Below is a brief summary of our rendering framework and several key demonstrations of the power of this framework. To read the original paper, click on the title above. For a more detailed summary, including more results not presented in the paper as well as matlab and python (theano) implementations of the NLP distance model and code to reproduce the results presented here, please click here.
Abstract
We develop a framework for rendering photographic images by directly optimizing their perceptual similarity to the original visual scene. Specifically, over the set of all images that can be rendered on a given display, we minimize the normalized Laplacian pyramid distance (NLPD), a measure of perceptual dissimilarity that is derived from a simple model of the early stages of the human visual system. When rendering images acquired with a higher dynamic range than that of the display, we find that the optimization boosts the contrast of low-contrast features without introducing significant artifacts, yielding results of comparable visual quality to current state-of- the-art methods, but without manual intervention or parameter adjustment. We also demonstrate the effectiveness of the framework for a variety of other display constraints, including limitations on minimum luminance (black point), mean luminance (as a proxy for energy consumption), and quantized luminance levels (halftoning). We show that the method may generally be used to enhance details and contrast, and, in particular, can be used on images degraded by optical scattering (e.g., fog).
Rendering Framework
Here, we formulate a general solution for perceptually accurate rendering, directly optimizing the rendered image to minimize perceptual differences with the light intensities of the original scene, subject to all constraints imposed by the display. This constrained optimization formulation relies on four ingredients: knowledge of the original scene luminances (or calibration information that allows calculation of those luminances), a measure of the perceptual similarity between images, knowledge of the display constraints, and a method for optimizing the image to be rendered. We use a model of perceptual similarity loosely based on the transformations of the early stages of the human visual system [specifically, the retina and lateral geniculate nucleus (LGN)], that has previously been fit to a database of human psychophysical judgments. Because this model is continuous and differentiable, our method can be efficiently solved by first-order constrained optimization techniques. We show that the solution is well defined and general, and therefore represents a framework for solving a wide class of rendering problems.

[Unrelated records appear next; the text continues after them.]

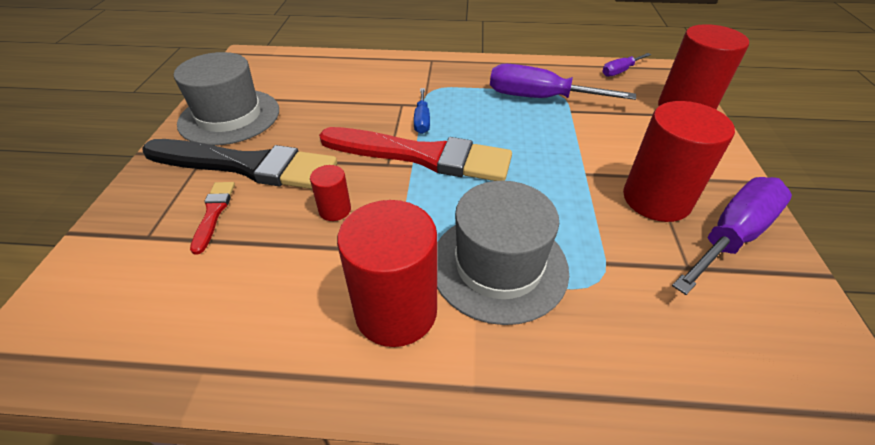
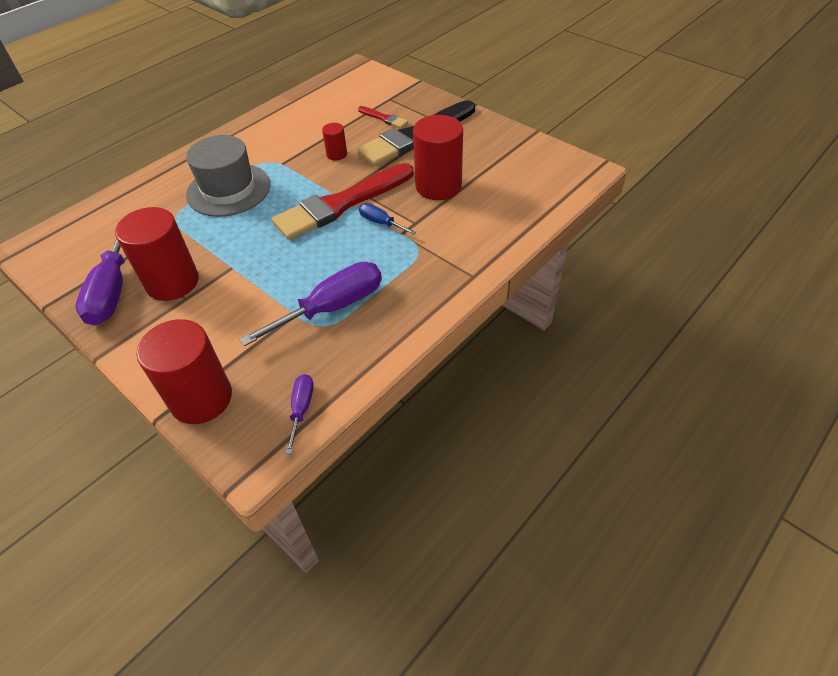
camera: 130 degrees right, 5 degrees up
grey hat [174,52,279,145] -> none
red cylinder [337,200,437,347] -> red cylinder moved to [413,115,463,200]

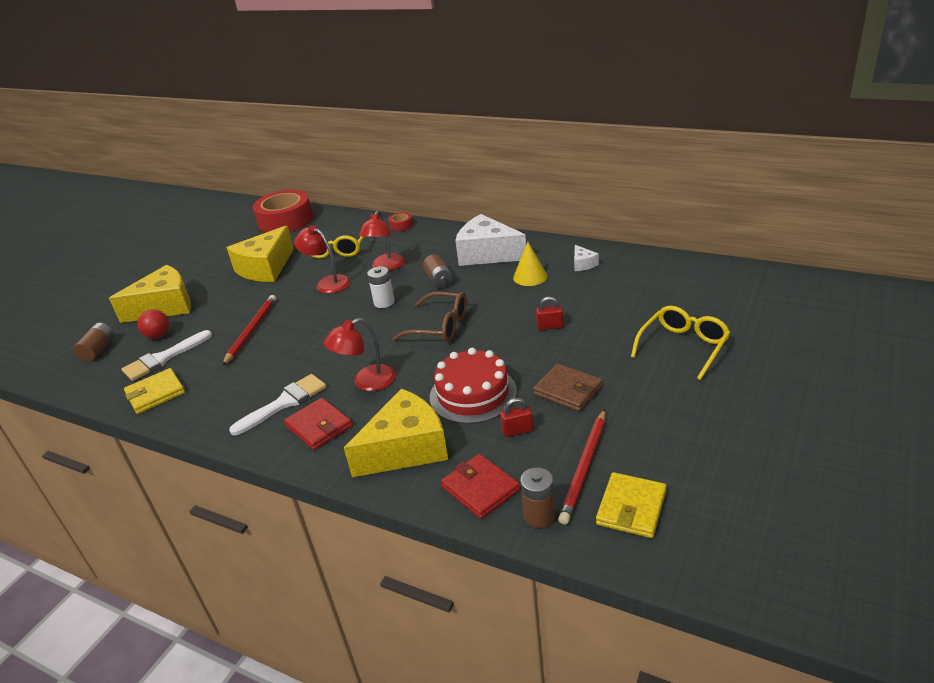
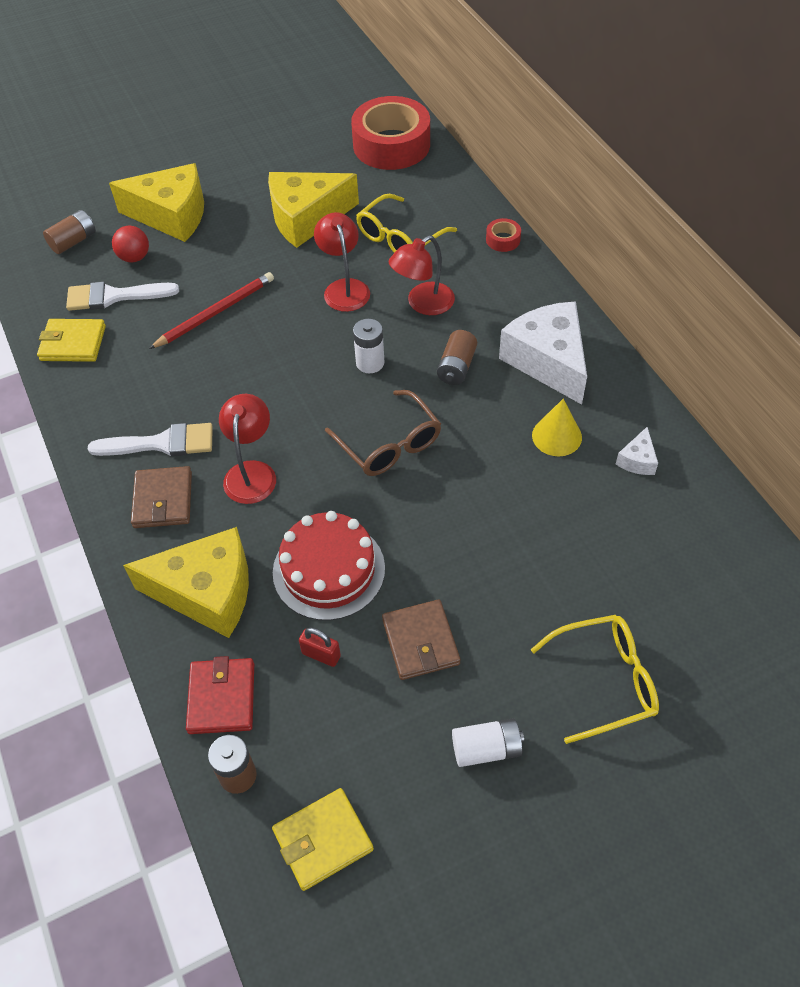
camera: 35 degrees right, 20 degrees up
red wallet [284,398,352,450] -> brown wallet [131,466,192,528]
red lamp [324,318,396,391] -> red lamp turned 90 degrees clockwise [219,394,276,504]
red padlock [536,296,563,330] -> none
red pencil [558,409,606,525] -> none
none -> white battery [452,718,524,767]

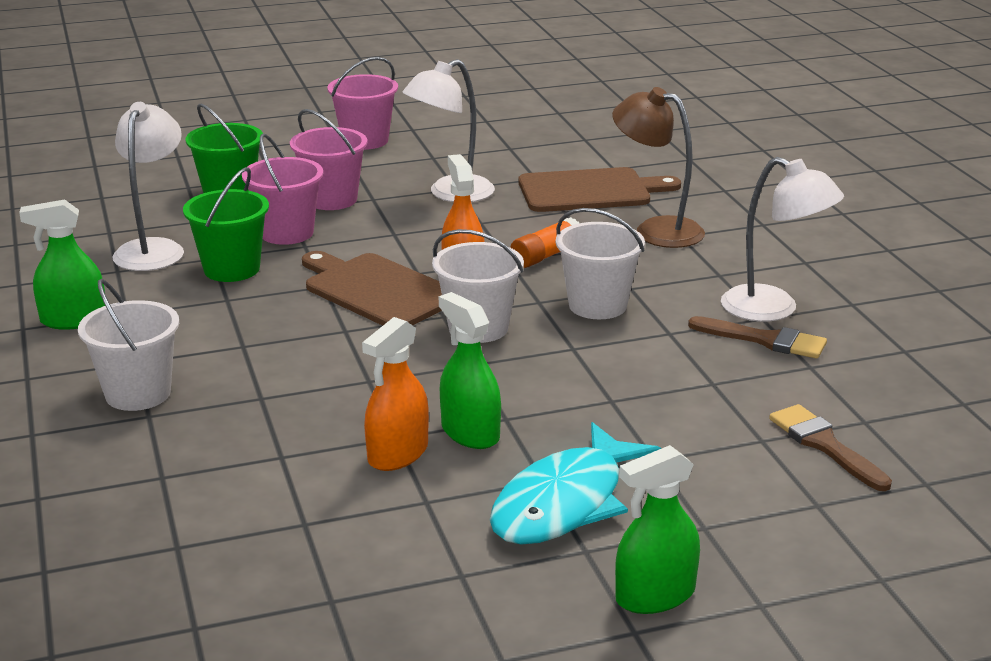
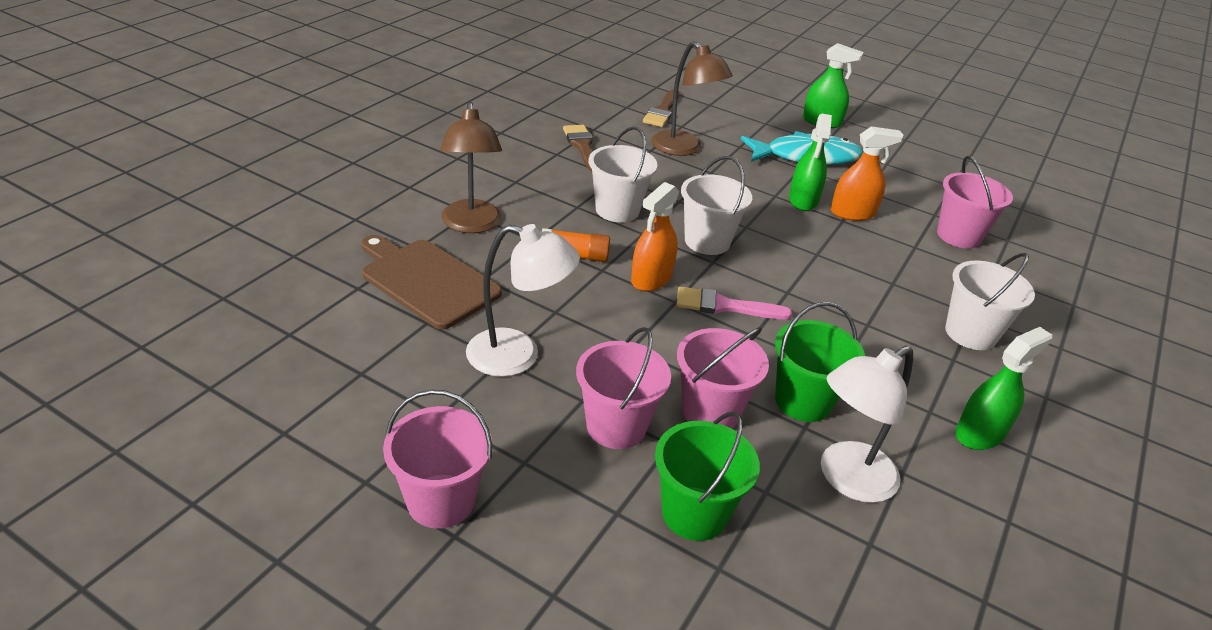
camera: 135 degrees left, 10 degrees up
green spray bottle [19,199,105,330] -> green spray bottle turned 75 degrees counterclockwise [955,327,1052,450]
brown cutting board [302,251,442,326] -> pink brush [676,286,792,320]
white lamp [721,157,844,322] -> none
none -> brown lamp [651,41,733,156]
none -> pink bucket [937,156,1013,249]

Computing Perceptual Distance
Varying Image Acquisition Conditions
We performed a set of experiments to test the capabilities of our optimization framework over different image acquisition conditions. We begin with calibrated images, for which we know the exact luminance values (in cd∕m2) of the original scene.
We followed this with uncalibrated HDR images, where we need to make an educated guess about the luminance range in the original scene.
Detail Enhancement and Haze Removal
We showed in the preceding sections that using knowledge about the image acquisition process helps greatly in automatically rendering images, given the display constraints. In some cases, however, detail visibility in the scene might be unsatisfactory. Intuitively, photographers know that the amount of detail visible in a scene depends on the amount of available light. If the image has already been acquired, it is of course not possible to alter the light sources. However, since the scene luminances scale linearly with the intensity of the light sources, our method allows us to simulate increased intensity post hoc, by linearly re-scaling the luminances of the scene S.
Surprisingly, this same method of detail enhancement can also be used for the problem of haze removal. In a hazy scene, the local contrast has effectively been reduced (roughly speaking, by adding a constant level of scattered light) which makes detail more difficult to discern.